Turning 34 in April, he’s also veteran enough to know that, at some point, the process must yield results. And the runway gets shorter in direct correlation to age and contract obligations. No, he won’t run out of runway before the season starts. All the same, though, he sure wouldn’t mind seeing some of that work pay off with results now.

He is in the final year of a two-year deal. While the Rangers aren’t about to write off $18 million before the season begins, the runway might not last much beyond his April 21 birthday. The Rangers will have at least one similarly experienced veteran DH – either Andrew McCutchen or Mark Canha – on the roster. Pederson is a lefty hitter, who has traditionally excelled against right-handed pitching, but if it’s a lefty DH the Rangers need, they could use switch-hitting Sam Haggerty in the spot and could consider Alejandro Osuna as an extra outfielder/DH.

Let’s not get ahead of ourselves here. It’s Pederson’s job for now. And there are some numbers worth noting from this spring that fall more under process than actual results.

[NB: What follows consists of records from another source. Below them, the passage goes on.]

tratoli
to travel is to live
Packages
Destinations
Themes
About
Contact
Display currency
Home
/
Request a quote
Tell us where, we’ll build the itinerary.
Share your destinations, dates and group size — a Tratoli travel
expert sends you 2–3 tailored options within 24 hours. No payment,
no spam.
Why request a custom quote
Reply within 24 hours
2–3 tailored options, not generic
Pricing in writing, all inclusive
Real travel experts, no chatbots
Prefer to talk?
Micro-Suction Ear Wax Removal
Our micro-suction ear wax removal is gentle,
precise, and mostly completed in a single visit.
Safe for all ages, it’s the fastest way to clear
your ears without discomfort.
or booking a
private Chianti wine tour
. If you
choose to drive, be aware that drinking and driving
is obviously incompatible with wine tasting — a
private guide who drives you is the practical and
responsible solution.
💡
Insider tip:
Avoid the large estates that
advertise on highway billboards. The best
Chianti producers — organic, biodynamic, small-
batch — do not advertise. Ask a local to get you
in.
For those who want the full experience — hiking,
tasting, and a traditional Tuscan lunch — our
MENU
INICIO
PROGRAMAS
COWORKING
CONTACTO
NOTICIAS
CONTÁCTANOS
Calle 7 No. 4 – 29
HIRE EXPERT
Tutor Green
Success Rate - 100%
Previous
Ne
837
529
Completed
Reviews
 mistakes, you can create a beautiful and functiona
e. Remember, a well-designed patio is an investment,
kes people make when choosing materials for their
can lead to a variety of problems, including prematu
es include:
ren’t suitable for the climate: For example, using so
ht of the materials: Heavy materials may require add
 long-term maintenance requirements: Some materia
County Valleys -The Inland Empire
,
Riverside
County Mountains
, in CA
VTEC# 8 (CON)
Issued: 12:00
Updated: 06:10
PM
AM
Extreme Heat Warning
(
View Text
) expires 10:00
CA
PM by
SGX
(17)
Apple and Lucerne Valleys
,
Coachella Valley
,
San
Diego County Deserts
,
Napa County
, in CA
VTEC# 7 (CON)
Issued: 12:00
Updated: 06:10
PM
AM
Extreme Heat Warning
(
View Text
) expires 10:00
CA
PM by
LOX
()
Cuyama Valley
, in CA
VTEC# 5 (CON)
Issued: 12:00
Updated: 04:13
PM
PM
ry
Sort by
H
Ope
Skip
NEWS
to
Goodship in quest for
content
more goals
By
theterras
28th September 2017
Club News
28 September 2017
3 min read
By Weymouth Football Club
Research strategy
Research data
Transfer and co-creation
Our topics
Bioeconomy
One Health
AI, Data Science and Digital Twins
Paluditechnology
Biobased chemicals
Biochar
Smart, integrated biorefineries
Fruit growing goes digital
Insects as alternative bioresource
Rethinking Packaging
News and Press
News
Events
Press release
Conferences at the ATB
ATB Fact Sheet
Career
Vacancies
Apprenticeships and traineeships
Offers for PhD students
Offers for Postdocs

His average exit velocity of 94.2 mph is up over 2025. He continues to work with Viele on getting his swing “more vertical” to launch balls deeper. They spent time on that in the cage at Pederson’s home over the winter, but it’s still different against live pitching. Breaking bad habits can be a process, too.

“Obviously in the season it is a results-based game, but, yeah, he’s going to be in the lineup,” manager Skip Schumaker said. “I trust the work that he’s putting in. I know with that much work, you’d like to get results. But I think he’s trending in the right direction.

“You see veterans struggle at the beginning, and then they start getting hot at the right time and heading into the season. So you trust it. I know he didn’t have the year that he wanted to have last year. And he wants to prove that that year was an outlier. He had some injuries that didn’t help either. But I think if he’s healthy, he’s going to be just fine.”

Two other factors that may play into getting him to a better spot: He seems to be much more in sync with Viele than perhaps he was with Donnie Ecker, the hitting coach who was dismissed at the end of April last season, and without firing shots at anybody in particular, he sees a more cohesive and collective approach to hitting throughout the team. He said from the spring opener last year, when the Rangers saw only 101 pitches in a game against Kansas City, he was confused by the approach.

“It was very different than I’d experienced in the past,” Pederson said. “After that game, I said I don’t think that’s acceptable. I don’t think that’s the standard you want to go out with, that we’re just swinging out of our butts at anything and that we need to address that. It didn’t get addressed then and it carried over to the season.

“This spring, we are working together, working on attacking our pitch, in our zone. And I think that makes goals more attainable. I think you have to give a lot of credit to Skip coming in with good energy, having a quality standard. He’s put effort into getting guys to enjoy being at the field, emphasizing that. And when you put that much effort in, there’s going to be some return.”

The Rangers are betting the return is coming.

“We’ve seen some really good things,” president of baseball operations Chris Young said. “The work has been there. He’s taken great care of himself. He’s motivated and hungry. We expect Joc to bounce back. He’s a big part of our team. We know what he can do when he gets hot. I think he’s a great complement to the group we have with his approach, his ability to mix slug and on-base percentage. And we expect him to have a good year.”

If he doesn’t, though, it’s very possible he won’t get the whole year.